Is there a way to GL render 3d data directly from CL memory?

Anybody know if there is any way to render 3d vertex data directly from a CL memory buffer, without copying to host memory and back?

For example, if I compute a surface of 3d coordinates using OpenCL, and then want to visualize this using GL with lighting, camera, etc.

I can copy the data to the host and then feed it back via individual GL vertex calls, but it seems if the data could remain on the graphics card this could be much faster. There is a way to move CL memory directly to GL texture memory, so I’m hoping something like that might exist for vertex/polygon data as well…

Thanks!

I vaguely remember NVIDIA having an example that did this.
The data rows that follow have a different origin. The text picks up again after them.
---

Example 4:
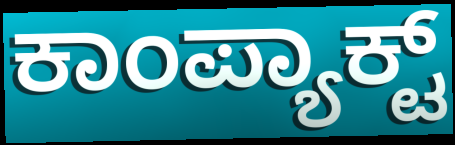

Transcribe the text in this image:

ಕಾಂಪ್ಯಾಕ್ಟ್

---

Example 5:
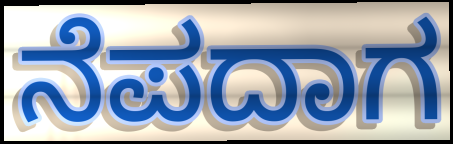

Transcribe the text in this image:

ನೆಪದಾಗ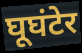
घूघंटेर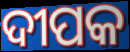
ଦୀପକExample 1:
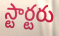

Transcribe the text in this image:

స్టార్టరు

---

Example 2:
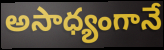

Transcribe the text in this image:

అసాధ్యంగానే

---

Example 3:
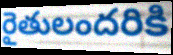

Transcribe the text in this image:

రైతులందరికి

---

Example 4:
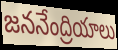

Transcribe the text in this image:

జననేంద్రియాలు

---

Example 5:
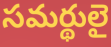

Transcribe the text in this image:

సమర్థులై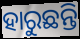
ହାରୁଛନ୍ତି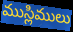
ముస్లిములుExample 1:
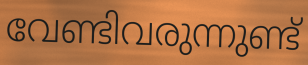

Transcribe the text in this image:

വേണ്ടിവരുന്നുണ്ട്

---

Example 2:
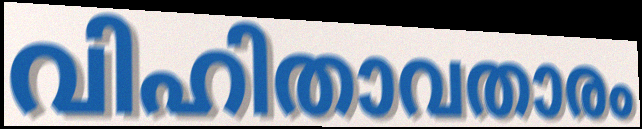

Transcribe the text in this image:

വിഹിതാവതാരം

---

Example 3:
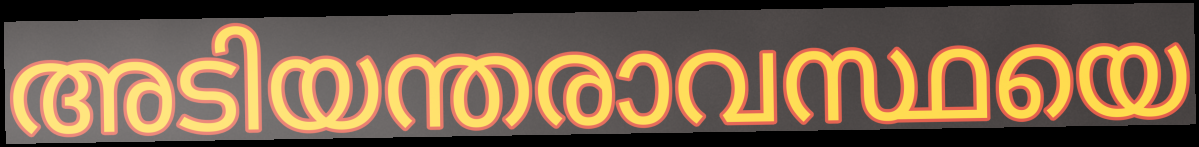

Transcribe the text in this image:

അടിയന്തരാവസ്ഥയെ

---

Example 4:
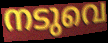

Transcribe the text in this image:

നടുവെ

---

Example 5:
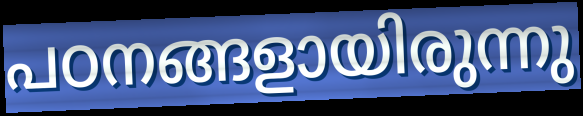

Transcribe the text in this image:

പഠനങ്ങളായിരുന്നുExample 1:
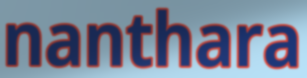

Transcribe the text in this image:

nanthara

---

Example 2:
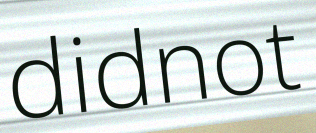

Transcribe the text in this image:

didnot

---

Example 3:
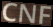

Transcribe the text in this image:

CNF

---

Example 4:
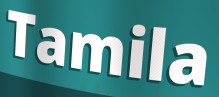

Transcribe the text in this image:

Tamila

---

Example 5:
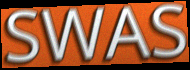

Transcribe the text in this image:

SWAS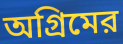
অগ্রিমের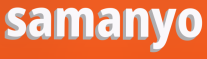
samanyoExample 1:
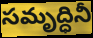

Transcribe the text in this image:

సమృద్ధినీ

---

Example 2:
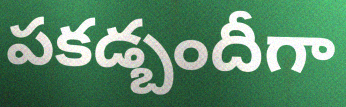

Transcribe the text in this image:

It moved points in a sin-wave and rendered using OpenGL. In any case, it certainly is possible and you should read sections 9.11 and 9.12 in the OpenCL specification.
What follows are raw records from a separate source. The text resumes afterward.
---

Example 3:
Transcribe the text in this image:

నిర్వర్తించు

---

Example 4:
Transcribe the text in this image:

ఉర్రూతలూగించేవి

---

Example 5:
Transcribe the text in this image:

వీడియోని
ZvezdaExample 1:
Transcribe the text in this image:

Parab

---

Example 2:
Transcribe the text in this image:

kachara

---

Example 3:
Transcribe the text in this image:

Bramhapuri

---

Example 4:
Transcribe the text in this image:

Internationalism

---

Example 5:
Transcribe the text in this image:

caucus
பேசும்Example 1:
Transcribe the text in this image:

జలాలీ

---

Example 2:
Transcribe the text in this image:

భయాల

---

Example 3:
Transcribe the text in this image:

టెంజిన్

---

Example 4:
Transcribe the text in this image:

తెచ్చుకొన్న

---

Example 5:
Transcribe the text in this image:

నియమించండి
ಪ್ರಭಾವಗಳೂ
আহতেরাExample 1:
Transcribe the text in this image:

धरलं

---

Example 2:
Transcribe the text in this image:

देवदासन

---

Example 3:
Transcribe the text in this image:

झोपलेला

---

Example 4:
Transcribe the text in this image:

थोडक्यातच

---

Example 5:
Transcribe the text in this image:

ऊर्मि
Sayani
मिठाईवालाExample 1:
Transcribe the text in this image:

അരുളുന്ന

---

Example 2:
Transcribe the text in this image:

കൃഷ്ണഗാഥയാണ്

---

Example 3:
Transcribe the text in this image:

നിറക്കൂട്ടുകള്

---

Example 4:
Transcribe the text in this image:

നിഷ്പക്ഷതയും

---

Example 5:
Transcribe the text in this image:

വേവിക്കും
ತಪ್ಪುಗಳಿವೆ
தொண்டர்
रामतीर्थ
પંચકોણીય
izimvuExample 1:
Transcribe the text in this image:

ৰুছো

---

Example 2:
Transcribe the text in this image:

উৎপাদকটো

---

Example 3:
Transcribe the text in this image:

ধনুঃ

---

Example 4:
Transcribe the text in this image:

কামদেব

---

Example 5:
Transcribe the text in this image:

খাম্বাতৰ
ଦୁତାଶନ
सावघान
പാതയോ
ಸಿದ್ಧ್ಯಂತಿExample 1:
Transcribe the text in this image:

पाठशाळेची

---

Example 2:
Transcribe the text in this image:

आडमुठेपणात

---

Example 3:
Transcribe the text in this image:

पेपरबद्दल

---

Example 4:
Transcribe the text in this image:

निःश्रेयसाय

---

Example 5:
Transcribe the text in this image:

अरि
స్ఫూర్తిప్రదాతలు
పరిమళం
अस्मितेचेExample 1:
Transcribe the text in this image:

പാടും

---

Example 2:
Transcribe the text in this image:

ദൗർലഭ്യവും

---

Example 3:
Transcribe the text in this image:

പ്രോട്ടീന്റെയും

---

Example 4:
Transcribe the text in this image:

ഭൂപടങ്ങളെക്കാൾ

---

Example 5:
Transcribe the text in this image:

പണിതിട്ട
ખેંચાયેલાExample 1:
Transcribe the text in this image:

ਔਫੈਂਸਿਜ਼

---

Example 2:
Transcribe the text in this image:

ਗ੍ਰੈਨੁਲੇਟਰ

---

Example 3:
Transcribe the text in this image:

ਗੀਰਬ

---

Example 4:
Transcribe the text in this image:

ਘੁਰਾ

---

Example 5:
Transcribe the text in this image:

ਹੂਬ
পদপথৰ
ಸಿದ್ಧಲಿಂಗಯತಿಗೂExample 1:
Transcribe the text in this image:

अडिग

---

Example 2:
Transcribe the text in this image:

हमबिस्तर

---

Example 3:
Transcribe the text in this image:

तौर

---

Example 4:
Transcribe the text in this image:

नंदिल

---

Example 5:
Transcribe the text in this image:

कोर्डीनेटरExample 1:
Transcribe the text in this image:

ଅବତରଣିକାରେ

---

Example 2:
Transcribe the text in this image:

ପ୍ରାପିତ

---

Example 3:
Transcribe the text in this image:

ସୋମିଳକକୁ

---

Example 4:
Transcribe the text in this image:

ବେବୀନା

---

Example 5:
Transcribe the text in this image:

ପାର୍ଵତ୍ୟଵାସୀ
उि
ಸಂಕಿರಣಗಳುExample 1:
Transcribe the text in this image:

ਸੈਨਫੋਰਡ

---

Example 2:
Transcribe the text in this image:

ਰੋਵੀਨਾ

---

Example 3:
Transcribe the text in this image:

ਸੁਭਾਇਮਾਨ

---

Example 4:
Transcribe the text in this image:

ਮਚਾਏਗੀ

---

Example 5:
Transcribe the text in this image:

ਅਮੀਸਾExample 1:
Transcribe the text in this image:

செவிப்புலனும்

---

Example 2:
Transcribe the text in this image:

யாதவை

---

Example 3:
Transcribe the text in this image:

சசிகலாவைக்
I don’t have enough experience with sharing graphics contexts with OpenCL, but with CUDA what you do is share a vertex buffer object (VBO) and write the vertices to the VBO which you can then send to OpenGL for rendering instead of passing the vertices one by one from the CPU.

Refer to section 9.7 of the 1.1 spec which describes how to create a CL context for sharing with GL. You can pass a GLcontext or a sharegroup (on Mac OS X) to cl_context_properties argument in clCreateContext.

Once you have a CL context that is associated with a GL context or sharegroup, then to share a VBO, renderbuffer or texture, all you do is create the cl_mem object using the clCreateFromGLBuffer, clCreateFromGLRenderbuffer or clCreateFromGLTexture{2D | 3D} APIs. The cl_mem object and the GL object both share the same data so there are no copies.

To use a cl_mem object created from a GL object inside CL, you need to call clEnqueueAcquireGLObjects and once you are doing using these objects you call clEnqueueReleaseGLObjects. You can also do fine grained sharing by creating a cl_event from a GLsync object and vice-versa. All of this is described in sections 9.8 and 9.9 of the 1.1 spec.